Keep only the lines of the material below that contain the word "Brown". Copy those lines.

---

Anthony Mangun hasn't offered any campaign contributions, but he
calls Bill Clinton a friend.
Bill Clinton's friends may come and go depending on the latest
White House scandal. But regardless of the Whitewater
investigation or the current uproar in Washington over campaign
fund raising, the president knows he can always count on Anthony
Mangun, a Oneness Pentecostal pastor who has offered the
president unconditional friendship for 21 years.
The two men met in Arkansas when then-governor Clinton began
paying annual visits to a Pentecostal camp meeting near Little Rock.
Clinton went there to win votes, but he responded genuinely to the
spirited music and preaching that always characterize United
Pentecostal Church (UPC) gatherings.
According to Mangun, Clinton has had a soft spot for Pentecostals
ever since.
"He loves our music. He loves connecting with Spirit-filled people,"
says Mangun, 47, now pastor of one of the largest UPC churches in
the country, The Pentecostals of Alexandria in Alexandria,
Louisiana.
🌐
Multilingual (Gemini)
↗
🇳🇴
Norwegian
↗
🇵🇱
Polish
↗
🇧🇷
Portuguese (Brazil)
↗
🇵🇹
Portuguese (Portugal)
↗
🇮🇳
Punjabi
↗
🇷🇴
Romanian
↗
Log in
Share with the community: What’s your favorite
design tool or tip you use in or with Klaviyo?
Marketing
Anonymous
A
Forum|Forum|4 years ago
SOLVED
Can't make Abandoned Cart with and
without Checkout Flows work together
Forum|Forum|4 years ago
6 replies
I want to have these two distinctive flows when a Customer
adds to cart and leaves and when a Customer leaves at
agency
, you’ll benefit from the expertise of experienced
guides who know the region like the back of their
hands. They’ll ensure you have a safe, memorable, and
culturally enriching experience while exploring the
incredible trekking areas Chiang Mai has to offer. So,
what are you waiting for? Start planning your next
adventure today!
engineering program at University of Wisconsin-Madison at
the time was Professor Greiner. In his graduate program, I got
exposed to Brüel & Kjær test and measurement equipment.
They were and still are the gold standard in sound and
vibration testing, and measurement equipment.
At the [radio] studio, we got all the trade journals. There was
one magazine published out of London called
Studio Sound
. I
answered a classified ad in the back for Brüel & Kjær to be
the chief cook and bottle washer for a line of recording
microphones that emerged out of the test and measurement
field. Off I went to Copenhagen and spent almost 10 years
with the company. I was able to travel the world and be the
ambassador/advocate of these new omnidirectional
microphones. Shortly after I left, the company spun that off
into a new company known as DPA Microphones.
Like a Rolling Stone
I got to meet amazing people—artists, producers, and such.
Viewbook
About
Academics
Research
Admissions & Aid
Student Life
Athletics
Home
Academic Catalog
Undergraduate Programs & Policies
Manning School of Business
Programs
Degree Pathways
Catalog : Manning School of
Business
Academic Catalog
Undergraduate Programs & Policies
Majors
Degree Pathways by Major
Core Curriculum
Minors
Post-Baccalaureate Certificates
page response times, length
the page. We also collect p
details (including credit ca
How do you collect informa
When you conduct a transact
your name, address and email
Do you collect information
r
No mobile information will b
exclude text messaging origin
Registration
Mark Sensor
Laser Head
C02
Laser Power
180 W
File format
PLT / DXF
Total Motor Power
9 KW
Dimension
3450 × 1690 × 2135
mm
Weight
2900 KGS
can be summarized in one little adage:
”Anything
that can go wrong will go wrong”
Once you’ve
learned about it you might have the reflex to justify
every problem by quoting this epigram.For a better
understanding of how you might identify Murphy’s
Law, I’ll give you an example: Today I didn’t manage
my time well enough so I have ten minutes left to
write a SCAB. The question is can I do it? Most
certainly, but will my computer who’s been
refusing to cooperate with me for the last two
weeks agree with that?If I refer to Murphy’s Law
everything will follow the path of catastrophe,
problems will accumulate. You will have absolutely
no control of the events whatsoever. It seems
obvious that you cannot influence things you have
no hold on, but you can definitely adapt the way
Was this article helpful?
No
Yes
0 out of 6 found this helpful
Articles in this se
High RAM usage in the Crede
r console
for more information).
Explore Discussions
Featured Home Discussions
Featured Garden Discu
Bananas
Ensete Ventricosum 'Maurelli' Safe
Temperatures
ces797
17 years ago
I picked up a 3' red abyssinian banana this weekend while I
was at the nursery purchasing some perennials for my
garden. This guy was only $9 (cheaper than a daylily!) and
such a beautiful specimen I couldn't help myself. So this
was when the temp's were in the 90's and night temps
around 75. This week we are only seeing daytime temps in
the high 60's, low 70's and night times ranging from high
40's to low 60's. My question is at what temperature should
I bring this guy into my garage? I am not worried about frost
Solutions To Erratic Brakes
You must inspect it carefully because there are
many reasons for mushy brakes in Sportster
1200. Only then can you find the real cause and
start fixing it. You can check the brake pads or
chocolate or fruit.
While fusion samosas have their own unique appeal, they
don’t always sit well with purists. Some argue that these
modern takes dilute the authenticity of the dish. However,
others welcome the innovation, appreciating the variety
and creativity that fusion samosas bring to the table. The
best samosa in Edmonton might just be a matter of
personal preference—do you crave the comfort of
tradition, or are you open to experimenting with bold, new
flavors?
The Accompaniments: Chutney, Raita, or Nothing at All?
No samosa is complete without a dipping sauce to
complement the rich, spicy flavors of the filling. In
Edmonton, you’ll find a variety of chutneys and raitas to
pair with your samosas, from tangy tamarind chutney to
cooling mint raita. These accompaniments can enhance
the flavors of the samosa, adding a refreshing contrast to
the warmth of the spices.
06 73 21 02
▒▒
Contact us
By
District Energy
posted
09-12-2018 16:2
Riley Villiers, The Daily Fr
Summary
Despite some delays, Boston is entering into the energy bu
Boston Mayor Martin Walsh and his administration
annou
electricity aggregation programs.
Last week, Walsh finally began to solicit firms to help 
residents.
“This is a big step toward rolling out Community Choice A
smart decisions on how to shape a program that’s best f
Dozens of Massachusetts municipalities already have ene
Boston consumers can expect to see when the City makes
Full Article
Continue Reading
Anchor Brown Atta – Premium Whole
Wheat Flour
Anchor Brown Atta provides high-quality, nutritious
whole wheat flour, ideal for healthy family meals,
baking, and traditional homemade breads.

---

EXERCISE SOLUTION →
Anchor Brown Atta – Premium Whole
Anchor Brown Atta provides high-quality, nutritious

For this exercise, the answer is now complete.